Change "Kontrast" to "Modus" in the items from the first line through the line containing "keine Sprachausgabe. Bitte", and reproduce those lines with nothing else altered.
────────
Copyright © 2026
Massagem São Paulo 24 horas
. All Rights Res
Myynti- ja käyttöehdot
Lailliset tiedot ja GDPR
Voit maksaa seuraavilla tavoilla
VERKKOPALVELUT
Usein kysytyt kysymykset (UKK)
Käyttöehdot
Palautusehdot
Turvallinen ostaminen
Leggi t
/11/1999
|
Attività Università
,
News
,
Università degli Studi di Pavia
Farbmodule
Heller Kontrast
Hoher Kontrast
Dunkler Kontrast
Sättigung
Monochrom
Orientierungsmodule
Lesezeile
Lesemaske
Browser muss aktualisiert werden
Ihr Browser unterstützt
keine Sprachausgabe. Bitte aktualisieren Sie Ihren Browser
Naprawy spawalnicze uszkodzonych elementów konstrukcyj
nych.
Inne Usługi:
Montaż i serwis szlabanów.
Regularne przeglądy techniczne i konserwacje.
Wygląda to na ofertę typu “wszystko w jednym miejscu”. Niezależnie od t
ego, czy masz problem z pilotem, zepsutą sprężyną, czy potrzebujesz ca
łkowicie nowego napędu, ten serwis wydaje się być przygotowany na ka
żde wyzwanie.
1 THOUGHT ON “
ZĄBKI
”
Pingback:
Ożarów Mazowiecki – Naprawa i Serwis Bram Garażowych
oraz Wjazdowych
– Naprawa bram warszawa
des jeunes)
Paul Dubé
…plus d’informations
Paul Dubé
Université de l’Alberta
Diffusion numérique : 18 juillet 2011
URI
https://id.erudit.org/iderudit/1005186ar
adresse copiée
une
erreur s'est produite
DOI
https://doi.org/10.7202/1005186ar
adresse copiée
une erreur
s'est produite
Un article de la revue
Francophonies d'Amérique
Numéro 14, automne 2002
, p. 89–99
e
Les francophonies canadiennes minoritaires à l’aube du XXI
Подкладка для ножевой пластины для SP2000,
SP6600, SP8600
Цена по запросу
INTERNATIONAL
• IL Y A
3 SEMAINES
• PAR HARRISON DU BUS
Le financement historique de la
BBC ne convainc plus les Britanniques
────────
*Answer section:*
Copyright © 2026
Massagem São Paulo 24 horas
. All Rights Res
Myynti- ja käyttöehdot
Lailliset tiedot ja GDPR
Voit maksaa seuraavilla tavoilla
VERKKOPALVELUT
Usein kysytyt kysymykset (UKK)
Käyttöehdot
Palautusehdot
Turvallinen ostaminen
Leggi t
/11/1999
|
Attività Università
,
News
,
Università degli Studi di Pavia
Farbmodule
Heller Modus
Hoher Modus
Dunkler Modus
Sättigung
Monochrom
Orientierungsmodule
Lesezeile
Lesemaske
Browser muss aktualisiert werden
Ihr Browser unterstützt
keine Sprachausgabe. Bitte aktualisieren Sie Ihren Browser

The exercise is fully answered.